1 - Le sophrologue pourra « sophroniser » dès lors qu’il n’emploiera pas le mot »psychothérapie ». Il pourra s'occuper de l’endeuillé, personne n’ira vérifier que cet endeuillé n’est pas aussi mélancolique. Idem pour la psychanalyse.
La médicalisation de la psychothérapie s ‘appuie sur le motif de la protection du public sans qu’il y ait la moindre certitude que cette protection sera assurée. On recueille donc un double inconvénient :
la médicalisation assurée
la protection du public incertaine.
2 - Les « troubles mentaux »
On a su qu’ils désignent les psychoses et sont l’expression de cette médicalisation. Or, elle confond psychopathologie et psychiatrie. Une énurésie chez l’enfant ou une boulimie ne sont pas des troubles mentaux. On protège le public au prix d’une erreur. Autres rédactions possibles :
troubles psychiques
troubles psychiatriques et psychologiques
troubles psychopathologiques et psychologiques,
si on renonce à « souffrance psychique »,qui peut paraître trop englobant.
3-Un décret : la liste des critères pour identifier une méthode psychothérapique.
Le risque est celui d’une bureaucratisation psychologique, médicale, gestionnaire (pour assurances et directions) en vue de l’établissement d’un catalogue des « bonnes pratiques » pour l’évaluation (et donc l’argent).

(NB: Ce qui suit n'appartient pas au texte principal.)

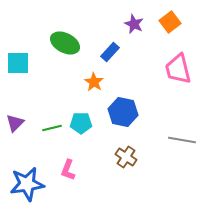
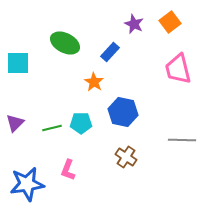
gray line: rotated 8 degrees counterclockwise
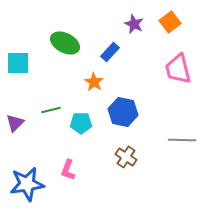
green line: moved 1 px left, 18 px up
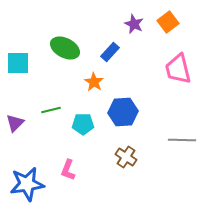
orange square: moved 2 px left
green ellipse: moved 5 px down
blue hexagon: rotated 16 degrees counterclockwise
cyan pentagon: moved 2 px right, 1 px down
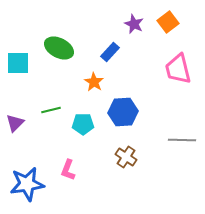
green ellipse: moved 6 px left
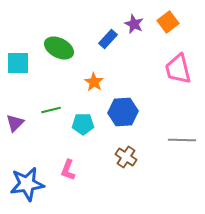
blue rectangle: moved 2 px left, 13 px up
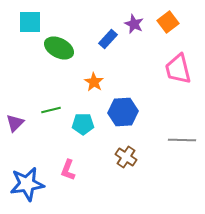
cyan square: moved 12 px right, 41 px up
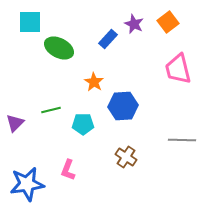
blue hexagon: moved 6 px up
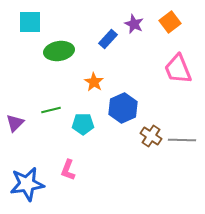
orange square: moved 2 px right
green ellipse: moved 3 px down; rotated 36 degrees counterclockwise
pink trapezoid: rotated 8 degrees counterclockwise
blue hexagon: moved 2 px down; rotated 20 degrees counterclockwise
brown cross: moved 25 px right, 21 px up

La psychothérapie est réduite, pour des raisons gestionnaires et calculatrices à un « état de choses « pré-emballé, existant en soi, au détriment du processus, impossible à anticiper. Il n’y a de psychothérapie qu’en acte.
4-Renoncer au terme de « para-médicalisation », devenu embrouillé avec la parution de nombreux rapports : ils cherchent à créer de nouveaux corps soignants qui soient plus que les classiques para-médicaux et moins que les corps médicaux. Afin de répondre aux besoins et demandes sanitaires de la masse.
Dire plutôt « indépendance professionnelle ».Celle-ci n’est pas garantie par un code de déontologie (les para-médicaux en ont un), pas garantie non plus par la rédaction actuelle de l’amendement ACCOYER : la « mise en œuvre » (application) d’une méthode psychothérapique. D’où une formule telle que « dans l’indépendance de leurs actes professionnels les psychologues déterminent, etc… »
La loi ACCOYER ne marche pas toute seule. Elle serait combinée et hiérarchisée par les tribunaux et la jurisprudence, aux autres textes existants, en particulier l’article L.372 du code de la santé relatif à l’exercice illégal de la médecine, probablement plus puissant juridiquement. Mais va-t-on enfin rechercher un avis juridique éclairé et compétent sur ce point ?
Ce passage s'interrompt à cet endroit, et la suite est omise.